+++ GIVEN TEXT +++

I think I may see him again.

Thursday, 9 July 2009

Plans

OK, now that the blog about pain got such a resounding response...!

The really painful stuff now is past. I am thankful. I also am thoughtful.

When you´re in pain, you cannot think about much of anything else, and why it´s there, and how long is it going to take, and what do I gotta do to make it go away?

Which means for five days or so I really dropped out of living life. I missed me.
I apologize to all the people whose mail and/or phone calls I delayed answering or completely forgot. (the mail was my decision. the telephone I blame on Movistar, my mobile phone provider. Their telephone sucks, and their service sucks.)

Now that I am back to feeling like myself, I can look forward to things again.
This week we may go to Valladolid to hear a guitarist play. Federico the guitar-building dude from Wisconsin is back in the neighborhood, and he´s bringing a guitarist from Burgos ´round tomorrow to visit. We have some cool pilgrims due in, including an Israeli kibbutznik and a trio of chanting Dominican monks.

+++

Repeat the blog post word for word, beginning at "This week we" and stopping after "chanting Dominican monks.".

+++ MATERIAL SUPPLIED +++

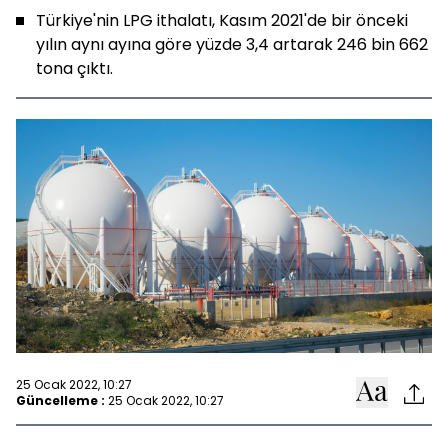
Türkiye'nin LPG ithalatı, Kasım 2021'de bir önceki
yılın aynı ayına göre yüzde 3,4 artarak 246 bin 662
tona çıktı.
25 Ocak 2022, 10:27
Güncelleme :
25 Ocak 2022, 10:27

+++

● **THE COMPLETED TASK**
This week we may go to Valladolid to hear a guitarist play. Federico the guitar-building dude from Wisconsin is back in the neighborhood, and he´s bringing a guitarist from Burgos ´round tomorrow to visit. We have some cool pilgrims due in, including an Israeli kibbutznik and a trio of chanting Dominican monks.